Written exercise 1: In the forum thread on being vegetarian, repeat the stretch from "I'm glad things" through "happier for it.".
Written exercise 2: According to the vegetarian advice thread, what should the reader eat for breakfast?
Written exercise 3: In the thread on being vegetarian at home, why does the first reply recommend eating lots of fruits and veggies while still living at home?

I'm glad things have at least settled down in your home 

Really, what's important about being vegetarian anyways is not buying meat... So even though you're a teenager, just don't buy meat products with whatever side job you have  and at home, make an effort to eat lots of fruits and veggies so that when you move out you are able to easily know what food options there are 

For now, let her cool off, and then slowly and quietly do what you need to do.. Just don't let her know those are your plans  ke I said, our mothers are quite alike... Even though I'm the kind of person who likes to be open and honest with my family, sometimes "what they don't know won't hurt them".... Just quietly do what you need to do  

Of course, I'm not saying to lie to them, or break rules, but you don't have to tell them absolutely everything.... You will all be happier for it. 


Sent from Petguide.com Free App


----------



## ratswithfoxandbear (Feb 12, 2014)

Also, if it would make you feel better and more aligned with your personal values, choose to eat vegetarian when you can. Cereal and eggs and toast for breakfast. If she makes you a sandwich with a slice of meat, take it off. Dinner you may not win at because she will get upset. However, reducing the amount of meat in your diet also helps.

Material:

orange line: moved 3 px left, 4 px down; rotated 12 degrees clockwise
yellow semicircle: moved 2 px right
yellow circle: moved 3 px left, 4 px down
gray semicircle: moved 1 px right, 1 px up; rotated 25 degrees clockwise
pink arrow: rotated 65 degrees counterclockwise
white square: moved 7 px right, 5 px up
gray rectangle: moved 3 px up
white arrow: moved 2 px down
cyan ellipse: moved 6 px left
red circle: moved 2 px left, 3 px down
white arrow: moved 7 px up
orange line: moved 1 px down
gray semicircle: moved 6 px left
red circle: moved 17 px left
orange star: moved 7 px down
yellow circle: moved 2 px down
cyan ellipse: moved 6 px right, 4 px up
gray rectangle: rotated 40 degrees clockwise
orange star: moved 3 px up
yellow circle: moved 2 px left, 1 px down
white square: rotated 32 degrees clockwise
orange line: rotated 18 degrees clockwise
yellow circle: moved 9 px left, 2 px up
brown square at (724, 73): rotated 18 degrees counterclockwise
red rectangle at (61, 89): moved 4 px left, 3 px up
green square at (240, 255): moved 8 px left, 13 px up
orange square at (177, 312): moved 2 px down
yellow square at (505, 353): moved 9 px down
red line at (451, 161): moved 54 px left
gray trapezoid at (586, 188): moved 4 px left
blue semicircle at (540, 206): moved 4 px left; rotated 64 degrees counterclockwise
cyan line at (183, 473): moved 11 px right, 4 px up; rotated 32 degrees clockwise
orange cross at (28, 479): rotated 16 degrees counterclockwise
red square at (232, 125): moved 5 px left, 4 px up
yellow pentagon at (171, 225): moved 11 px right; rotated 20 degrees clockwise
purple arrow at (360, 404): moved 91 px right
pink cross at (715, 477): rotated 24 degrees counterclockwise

...

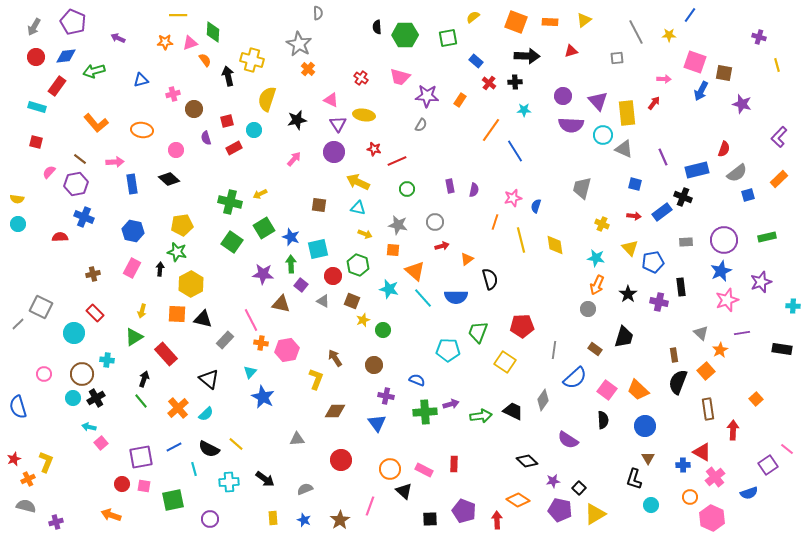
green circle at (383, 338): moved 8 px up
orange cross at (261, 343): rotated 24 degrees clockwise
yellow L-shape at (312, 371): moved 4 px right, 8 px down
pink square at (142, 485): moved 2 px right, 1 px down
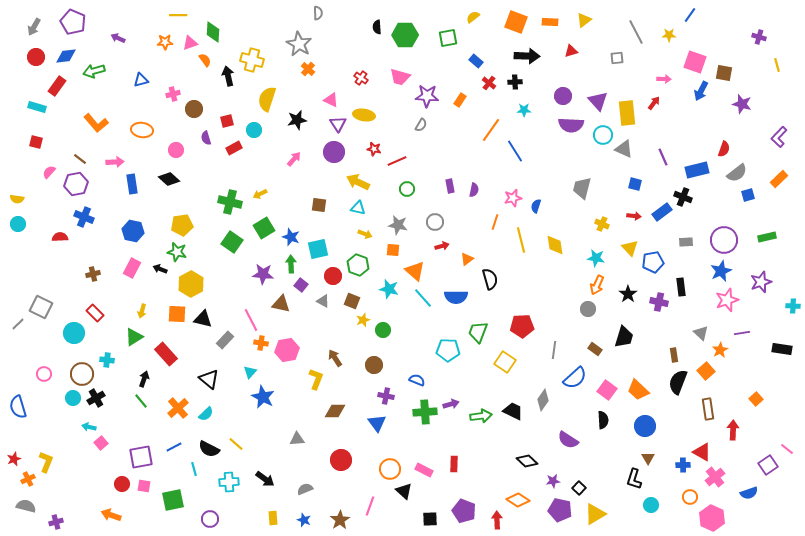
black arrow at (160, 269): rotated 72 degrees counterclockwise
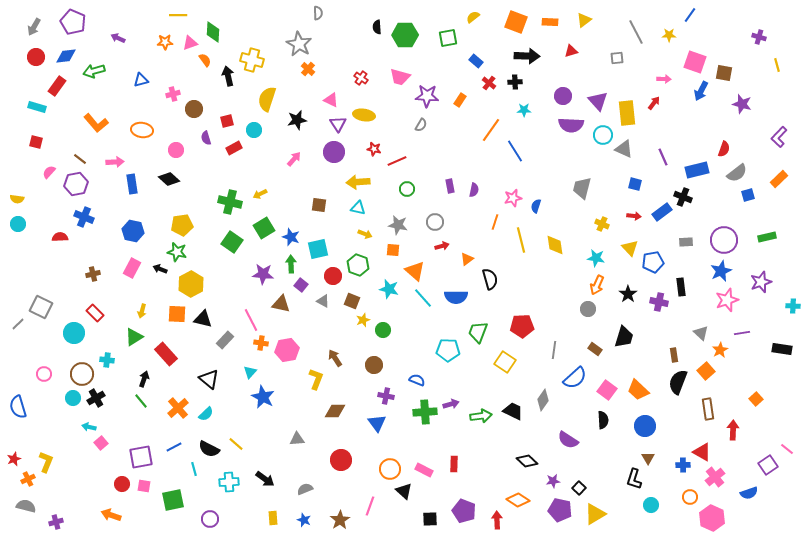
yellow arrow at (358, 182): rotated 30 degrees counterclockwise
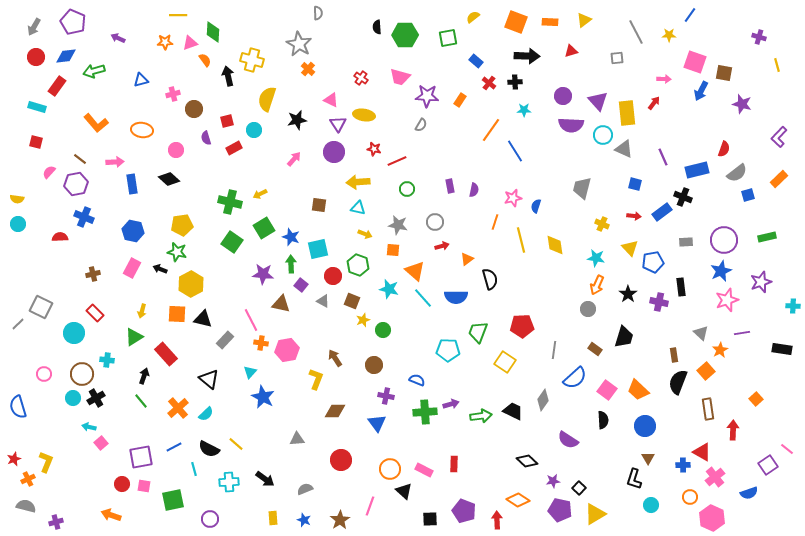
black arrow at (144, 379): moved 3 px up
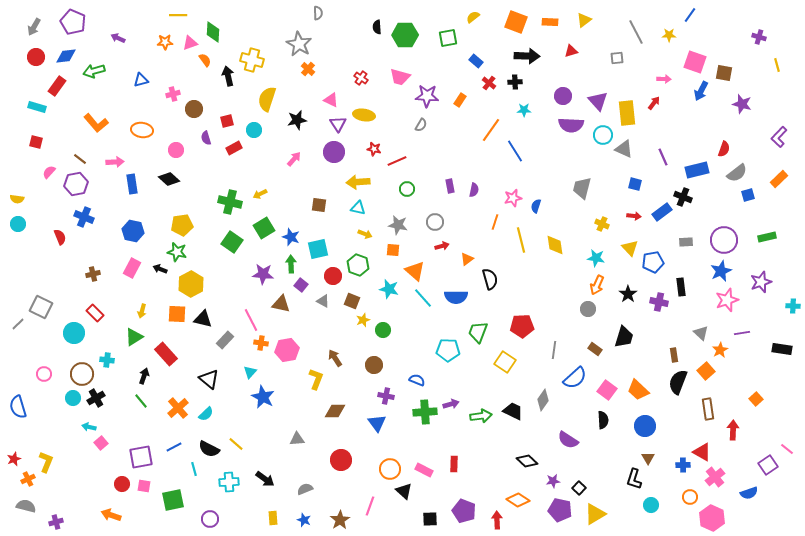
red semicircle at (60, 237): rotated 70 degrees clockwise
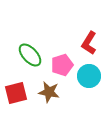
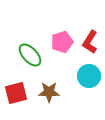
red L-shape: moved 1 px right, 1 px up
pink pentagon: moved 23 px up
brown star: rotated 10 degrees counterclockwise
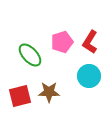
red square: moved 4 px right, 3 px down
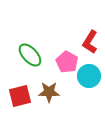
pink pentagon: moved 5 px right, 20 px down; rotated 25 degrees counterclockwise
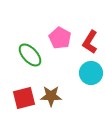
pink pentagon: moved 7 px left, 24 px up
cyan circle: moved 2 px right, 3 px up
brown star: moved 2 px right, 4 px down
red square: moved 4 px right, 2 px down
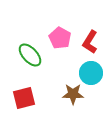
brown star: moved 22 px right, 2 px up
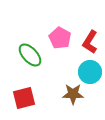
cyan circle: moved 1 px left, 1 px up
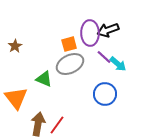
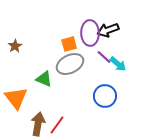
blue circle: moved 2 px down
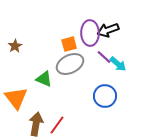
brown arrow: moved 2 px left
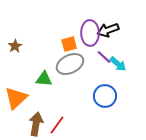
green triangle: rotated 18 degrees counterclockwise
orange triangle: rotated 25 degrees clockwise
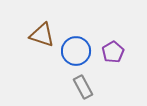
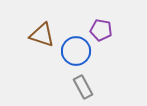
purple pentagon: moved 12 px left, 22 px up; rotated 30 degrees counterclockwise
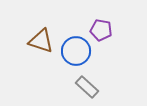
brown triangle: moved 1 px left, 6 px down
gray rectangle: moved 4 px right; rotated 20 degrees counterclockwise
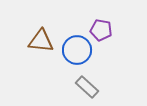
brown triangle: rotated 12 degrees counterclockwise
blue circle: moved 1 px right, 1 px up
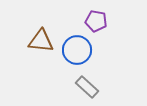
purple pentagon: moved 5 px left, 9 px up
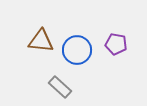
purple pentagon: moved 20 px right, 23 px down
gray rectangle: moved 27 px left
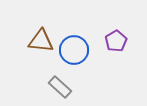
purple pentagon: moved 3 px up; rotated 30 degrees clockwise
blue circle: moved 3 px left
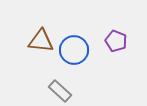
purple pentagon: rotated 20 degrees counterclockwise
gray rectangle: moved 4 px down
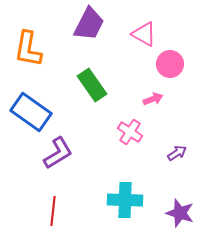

Output 1:
I'm glad things have at least settled down in your home 

Really, what's important about being vegetarian anyways is not buying meat... So even though you're a teenager, just don't buy meat products with whatever side job you have  and at home, make an effort to eat lots of fruits and veggies so that when you move out you are able to easily know what food options there are 

For now, let her cool off, and then slowly and quietly do what you need to do.. Just don't let her know those are your plans  ke I said, our mothers are quite alike... Even though I'm the kind of person who likes to be open and honest with my family, sometimes "what they don't know won't hurt them".... Just quietly do what you need to do  

Of course, I'm not saying to lie to them, or break rules, but you don't have to tell them absolutely everything.... You will all be happier for it.

Output 2: Cereal and eggs and toast.

Output 3: Eating lots of fruits and veggies at home means that, after moving out, the reader will easily know what food options there are.